When This Stack Does Not Fit
- Your primary languages are .NET or C/C++. SonarQube Agentic Analysis does not yet cover these. The CLI still handles secrets detection, but you lose the in-loop static analysis that is the stack’s core value. Wait for the language expansion, or evaluate Semgrep as an interim alternative for those languages.
- You want to eliminate PR review entirely. This stack does not do that. It reduces the review burden by ensuring every PR has been through multiple automated verification passes — but a human still needs to confirm that tests are asserting the right behavior, not just that they pass.
- Your CI/CD pipeline is already catching issues fast enough. If your pipeline runs in under two minutes and your agents are not generating enough volume to create a review backlog, this stack adds configuration overhead without meaningful benefit. The pain point it solves is specifically high-velocity agentic generation, not slow pipelines.

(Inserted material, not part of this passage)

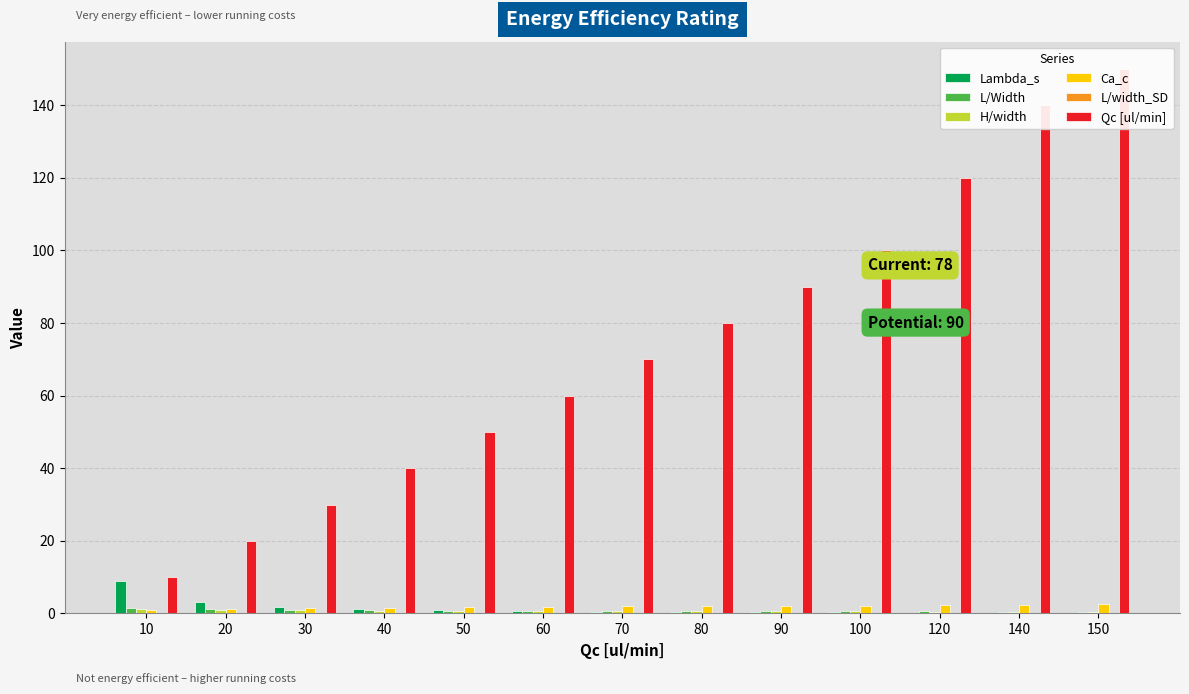

Count the number of categories in the chart.

13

- You need multi-language secrets scanning across a polyglot codebase. Gitleaks or Trivy will give you broader coverage than SonarQube CLI if secrets detection is your only concern and static analysis is out of scope.
The Take
The verification gap is not a tooling problem — it is a process assumption that has not caught up with agentic reality. Most teams designed their review process for human-authored commits, where generation was slow enough that review could follow it. Agents broke that assumption in 2025, and teams are still running the old process.
What I care about in this stack is the latency model. The SonarQube CLI runs in under 100ms per file. The MCP Server returns analysis in seconds. Playwright MCP completes a selector assertion in the time it takes a browser to load a page. None of these are blocking the agent in any meaningful sense — they are verification layers that run at agent speed, not human speed. That distinction matters more than any individual feature in any individual tool.
The AC/DC framework’s four stages — Guide, Generate, Verify, Solve — are the right mental model. The mistake most teams make is treating Verify and Solve as post-generation steps. This stack puts both inside the generation loop. The agent verifies its own output. The agent gets concrete fix proposals. The agent iterates. The PR that surfaces at the end of that loop is not the first draft — it is the output after multiple automated passes.
That does not mean humans are out of the loop. It means humans are reviewing something that has already been substantially filtered. The 96% of developers who say they do not trust AI-generated code are right to be skeptical — 10.83 issues per PR is a real number. Skepticism without tooling is just anxiety. This stack converts that skepticism into an automated check that runs faster than any human reviewer could.